> _Enunciado del ejercicio 1_:
Responde estas preguntas sobre el texto acerca de los símbolos mexicanos:
(a) ¿De qué figuras se dice que su imposición las hizo aparecer como una "tradición inventada"?
(b) ¿Qué espacio se nombra como blanco de la censura, junto a otros espacios y personas?
(c) ¿Qué fecha tiene la matanza que se menciona?

> _Fragmento de texto_:
______________________________
Muchos de los símbolos que hoy nos parecen tan mexicanos
fueron impuestos en algún momento u otro de nuestra historia
independiente. Por ejemplo, “Su imposición [de la
figura de la china y charro] fue producto de una combinación
de factores que la hicieron aparecer como una ‘tradición
inventada’.” (4).
Por un lado, los artistas y los entusiastas que los rodearon organizaban
exposiciones, performances y simposios para protestar contra el
gobierno —particularmente a raíz de la censura ejercida
contra el MAM y otros espacios y personas, muy común en
México y más reconocible a partir de la matanza
del 2 de octubre de 1968— pero por el otro también
convocaban a paradas tan absurdas como las “Bienales Guadalupanas” o
exposiciones realizadas en torno al “Grito de Independencia” y
otros temas pseudopatrióticos.
______________________________
> _Registros proporcionados_:
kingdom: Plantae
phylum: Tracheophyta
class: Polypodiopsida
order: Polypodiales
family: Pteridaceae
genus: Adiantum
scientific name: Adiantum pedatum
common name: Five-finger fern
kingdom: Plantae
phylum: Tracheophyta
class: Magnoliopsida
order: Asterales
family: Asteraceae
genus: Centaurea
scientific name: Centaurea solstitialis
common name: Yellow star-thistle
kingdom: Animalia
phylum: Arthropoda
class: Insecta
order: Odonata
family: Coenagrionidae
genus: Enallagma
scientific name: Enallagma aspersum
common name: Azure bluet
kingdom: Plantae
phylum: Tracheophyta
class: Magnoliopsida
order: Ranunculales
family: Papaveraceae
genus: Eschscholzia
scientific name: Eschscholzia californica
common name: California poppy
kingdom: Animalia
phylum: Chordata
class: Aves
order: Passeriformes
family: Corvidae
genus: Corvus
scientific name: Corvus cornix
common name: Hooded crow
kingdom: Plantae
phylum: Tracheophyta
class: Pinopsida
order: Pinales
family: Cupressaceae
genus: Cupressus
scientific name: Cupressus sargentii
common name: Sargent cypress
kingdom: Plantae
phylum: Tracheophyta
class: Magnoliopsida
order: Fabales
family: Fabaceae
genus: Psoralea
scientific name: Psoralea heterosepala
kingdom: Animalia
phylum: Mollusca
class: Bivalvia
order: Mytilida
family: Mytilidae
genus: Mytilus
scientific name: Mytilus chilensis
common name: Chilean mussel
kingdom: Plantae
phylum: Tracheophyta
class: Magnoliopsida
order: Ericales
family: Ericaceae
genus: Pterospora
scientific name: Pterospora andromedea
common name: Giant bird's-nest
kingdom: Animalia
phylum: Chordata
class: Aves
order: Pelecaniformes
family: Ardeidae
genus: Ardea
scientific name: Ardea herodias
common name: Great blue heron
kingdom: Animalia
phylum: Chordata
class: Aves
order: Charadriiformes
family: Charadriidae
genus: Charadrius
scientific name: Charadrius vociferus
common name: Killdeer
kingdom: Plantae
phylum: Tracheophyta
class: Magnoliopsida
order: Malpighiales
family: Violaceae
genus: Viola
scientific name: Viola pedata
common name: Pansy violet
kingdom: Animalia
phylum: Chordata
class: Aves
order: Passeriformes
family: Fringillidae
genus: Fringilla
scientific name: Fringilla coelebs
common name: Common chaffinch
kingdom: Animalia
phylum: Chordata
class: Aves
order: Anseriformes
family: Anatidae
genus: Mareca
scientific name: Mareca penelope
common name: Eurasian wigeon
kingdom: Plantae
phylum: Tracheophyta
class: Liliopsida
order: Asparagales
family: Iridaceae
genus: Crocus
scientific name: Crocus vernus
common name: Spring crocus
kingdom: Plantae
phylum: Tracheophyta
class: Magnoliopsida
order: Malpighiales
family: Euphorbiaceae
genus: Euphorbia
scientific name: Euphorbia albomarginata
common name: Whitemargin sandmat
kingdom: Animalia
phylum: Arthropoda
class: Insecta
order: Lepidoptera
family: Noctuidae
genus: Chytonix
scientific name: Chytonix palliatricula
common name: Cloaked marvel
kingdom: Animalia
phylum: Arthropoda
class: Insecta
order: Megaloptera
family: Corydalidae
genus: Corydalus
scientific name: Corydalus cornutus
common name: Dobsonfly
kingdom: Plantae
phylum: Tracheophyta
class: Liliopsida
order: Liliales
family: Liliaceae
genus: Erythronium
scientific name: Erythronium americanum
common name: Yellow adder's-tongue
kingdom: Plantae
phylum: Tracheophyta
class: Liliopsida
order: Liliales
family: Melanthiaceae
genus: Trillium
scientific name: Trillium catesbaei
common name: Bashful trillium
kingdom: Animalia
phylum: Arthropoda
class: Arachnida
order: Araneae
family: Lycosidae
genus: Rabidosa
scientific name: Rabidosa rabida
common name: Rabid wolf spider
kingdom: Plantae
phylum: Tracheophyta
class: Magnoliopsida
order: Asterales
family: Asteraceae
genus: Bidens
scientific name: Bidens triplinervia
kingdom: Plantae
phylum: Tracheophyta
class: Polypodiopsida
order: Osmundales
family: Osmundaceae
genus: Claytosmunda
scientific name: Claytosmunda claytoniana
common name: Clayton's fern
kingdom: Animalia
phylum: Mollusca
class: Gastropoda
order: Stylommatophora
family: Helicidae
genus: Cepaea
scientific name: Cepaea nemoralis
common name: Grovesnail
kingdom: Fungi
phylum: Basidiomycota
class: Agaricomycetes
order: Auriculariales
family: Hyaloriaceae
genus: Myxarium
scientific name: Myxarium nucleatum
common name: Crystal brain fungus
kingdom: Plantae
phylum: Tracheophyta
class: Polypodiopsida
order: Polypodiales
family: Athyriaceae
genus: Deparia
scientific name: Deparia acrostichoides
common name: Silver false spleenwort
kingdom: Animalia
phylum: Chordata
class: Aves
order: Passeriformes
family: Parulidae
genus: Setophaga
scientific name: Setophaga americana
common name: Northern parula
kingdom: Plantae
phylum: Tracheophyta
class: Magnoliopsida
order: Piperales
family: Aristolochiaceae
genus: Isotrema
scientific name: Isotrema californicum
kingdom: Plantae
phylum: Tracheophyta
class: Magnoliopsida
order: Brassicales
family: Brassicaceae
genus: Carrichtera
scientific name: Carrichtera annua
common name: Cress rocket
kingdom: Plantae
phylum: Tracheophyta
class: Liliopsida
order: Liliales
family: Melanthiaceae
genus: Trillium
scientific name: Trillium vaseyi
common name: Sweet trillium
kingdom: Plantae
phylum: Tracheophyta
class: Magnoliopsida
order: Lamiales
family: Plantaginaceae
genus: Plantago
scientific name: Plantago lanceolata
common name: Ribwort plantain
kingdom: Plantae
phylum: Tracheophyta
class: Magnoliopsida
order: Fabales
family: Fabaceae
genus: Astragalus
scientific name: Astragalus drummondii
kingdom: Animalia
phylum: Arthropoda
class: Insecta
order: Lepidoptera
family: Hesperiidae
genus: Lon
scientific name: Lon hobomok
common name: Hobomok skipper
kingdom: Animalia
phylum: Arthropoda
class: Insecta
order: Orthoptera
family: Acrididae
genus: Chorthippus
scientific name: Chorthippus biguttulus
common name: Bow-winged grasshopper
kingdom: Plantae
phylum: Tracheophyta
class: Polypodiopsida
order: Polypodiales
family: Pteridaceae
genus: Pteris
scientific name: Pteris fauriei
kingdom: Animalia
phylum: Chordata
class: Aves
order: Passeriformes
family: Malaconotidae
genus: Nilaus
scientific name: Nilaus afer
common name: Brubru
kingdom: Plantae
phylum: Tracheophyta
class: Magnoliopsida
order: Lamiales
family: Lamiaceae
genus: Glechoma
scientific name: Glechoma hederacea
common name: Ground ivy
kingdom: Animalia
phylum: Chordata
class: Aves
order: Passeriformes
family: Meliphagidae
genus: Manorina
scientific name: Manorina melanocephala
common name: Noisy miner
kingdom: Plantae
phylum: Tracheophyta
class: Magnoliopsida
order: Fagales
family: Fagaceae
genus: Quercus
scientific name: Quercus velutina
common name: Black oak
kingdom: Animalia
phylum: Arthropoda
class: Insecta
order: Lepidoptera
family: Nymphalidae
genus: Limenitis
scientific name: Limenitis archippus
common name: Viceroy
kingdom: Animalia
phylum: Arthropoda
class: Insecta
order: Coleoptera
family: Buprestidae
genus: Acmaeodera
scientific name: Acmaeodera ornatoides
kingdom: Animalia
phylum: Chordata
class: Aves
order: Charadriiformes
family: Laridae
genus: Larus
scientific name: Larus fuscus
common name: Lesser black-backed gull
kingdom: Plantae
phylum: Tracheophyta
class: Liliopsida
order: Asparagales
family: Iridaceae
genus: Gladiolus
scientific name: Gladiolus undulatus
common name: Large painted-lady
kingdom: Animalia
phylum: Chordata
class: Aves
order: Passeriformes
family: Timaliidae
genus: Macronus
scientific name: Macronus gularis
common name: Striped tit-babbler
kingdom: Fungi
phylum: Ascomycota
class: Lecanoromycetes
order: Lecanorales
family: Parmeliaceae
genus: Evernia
______________________________
> _Enunciado del ejercicio 2_: Repite, por favor, tal cual las líneas de los registros que van desde la que contiene "common name: Cloaked marvel" hasta la que contiene "common name: Yellow adder's-tongue", ambas incluidas.

> _Respuesta del ejercicio 1_:
(a) La china y el charro.
(b) El MAM.
(c) El 2 de octubre de 1968.

> _Respuesta del ejercicio 2_:
common name: Cloaked marvel
kingdom: Animalia
phylum: Arthropoda
class: Insecta
order: Megaloptera
family: Corydalidae
genus: Corydalus
scientific name: Corydalus cornutus
common name: Dobsonfly
kingdom: Plantae
phylum: Tracheophyta
class: Liliopsida
order: Liliales
family: Liliaceae
genus: Erythronium
scientific name: Erythronium americanum
common name: Yellow adder's-tongue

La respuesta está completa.